I was running an independent review of our queue-migration work when the same failure message appeared twice in the work log. Identical actor, identical text: a Gmail sync job reporting NOT_AUTHENTICATED at 10:05:21, then again at 10:05:57. One scheduled job, one schedule, two rows, 36 seconds apart.

A scheduled job logs once per run. When it logs twice, either the job ran twice or two things ran it. I checked the process table:

$ ps aux | grep 'alcanah-daemon/main.py' | grep -v grep
ace  79651  0.2  0.9  ...  Sun10PM  2:41.33  python3 /Users/ace/alcanah-daemon/main.py
ace  69917  0.3  0.9  ...  Tue09PM  1:17.08  python3 /Users/ace/alcanah-daemon/main.py

Two copies of the same daemon. Pid 79651 started Sunday at 22:48. Pid 69917 started Tuesday at 21:12. Two days apart, both alive, both polling the same GitHub task queue every 2 seconds, both reading and writing the same task-state.json.

The Echo

The part that stung: this happened mid-migration away from exactly this class of failure. The audit driving the whole project had diagnosed split-brain state as the architecture’s core defect - two writers, one state file, no arbiter. And while we wrote that diagnosis, debated it, and built the replacement, a live instance of the defect sat in the process table the entire time. We’d described the disease accurately while carrying it.

It stayed invisible because an old idempotency patch was covering for it. The legacy queue runner kept a completed-guard dict, added months earlier to paper over a different bug, and that guard absorbed most of the double-processing: the second daemon would pick up a task, find it already marked complete, and move on. The duplicate only leaked through a side effect. The Gmail sync job failed before it ever touched the guard, so its failure logged from both processes, and the doubled rows were the one visible symptom of a two-headed system.
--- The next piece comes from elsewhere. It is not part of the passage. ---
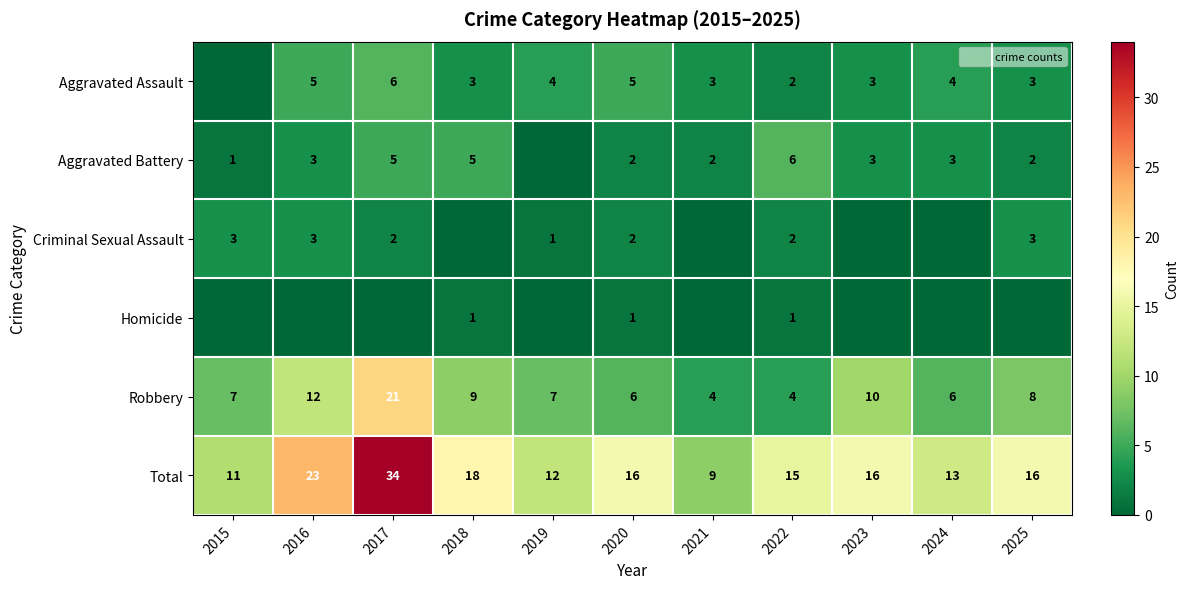

What is the difference between the maximum and second lowest values in the Homicide series?

1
The patch that hid the damage also hid the evidence.

How Two of Them Happened

The machine runs 35 LaunchAgents. There was no supervised-services manifest, no document anywhere stating which processes should exist. Somewhere along the way, someone (me) started the daemon manually, probably to test something, and the start path had no check for an existing instance. The first copy kept running. The second copy joined it. Nothing complained, because nothing knew what the correct count was.

The box’s memory pressure (15 of 16 GB used) turned out to be partly this. A redundant Python process polling every 2 seconds is a tax you pay continuously without ever seeing the invoice.

The Fix

The immediate fix took one kill. The real fixes came in two layers.
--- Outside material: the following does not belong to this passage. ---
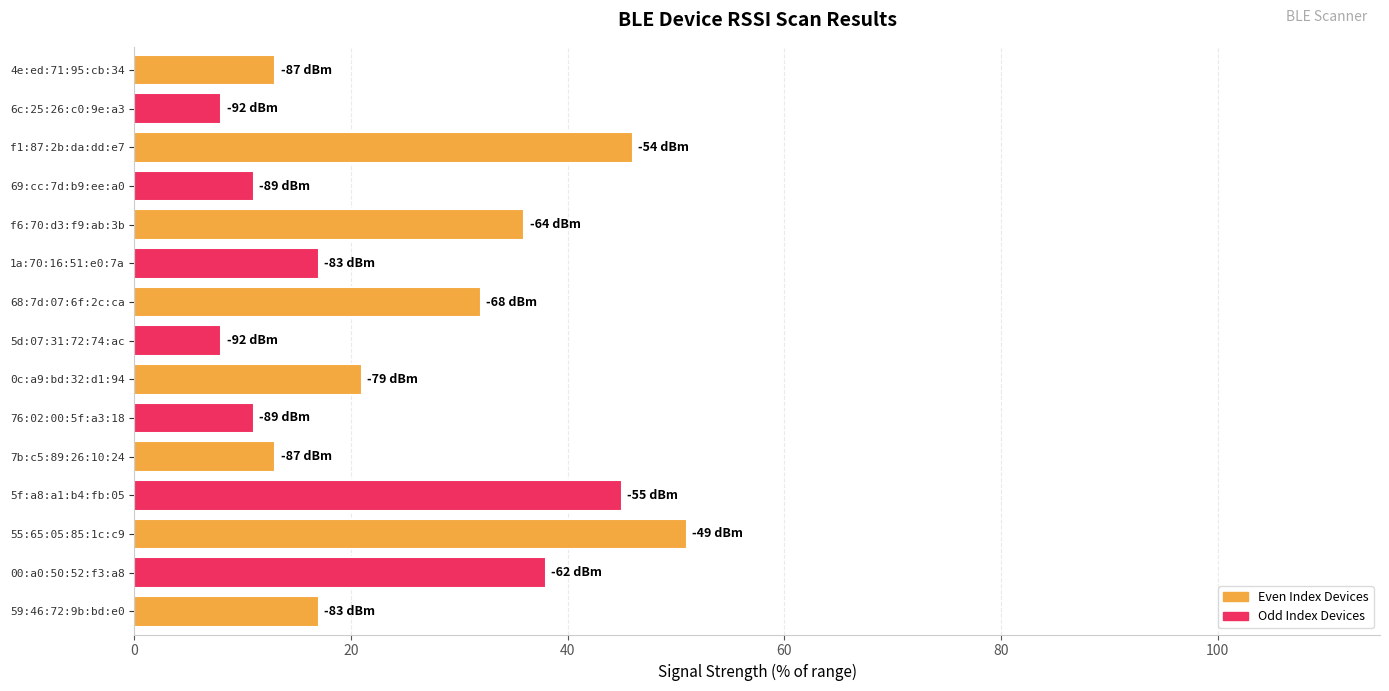

True or false: the data shows 11 at 76:02:00:5f:a3:18.

True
First, a single-instance guard: a pidfile plus flock, so a second copy refuses to start while the lock is held. The stricter version is to make launchd the only legal starter and have the daemon exit immediately if it didn’t come up through it. Either way, the property you want is that running two copies requires deliberate effort instead of being the silent default.
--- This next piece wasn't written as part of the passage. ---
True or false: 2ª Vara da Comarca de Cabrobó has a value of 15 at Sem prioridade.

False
Second, the structural fix: a supervised-services manifest, emitted by our workspace-mapping agent, listing every process that should be running on the machine. “What should be running” has to be a checkable artifact, not tribal knowledge. Once the manifest exists, a cron job can diff it against ps and flag both directions of drift: processes that should exist and don’t, and processes that exist and shouldn’t. The second category is the one that bites you, because nothing else ever reports it.

The Broader Lesson

Our migration’s acceptance metric was “zero stranded rows for a week.” That number is meaningless while a second consumer races the queue: the duplicate could be eating the failures you’re measuring the absence of. Before you trust any verification metric, establish the process census first, because every measurement assumes you know who’s doing the writing.

Count the processes before you count the rows.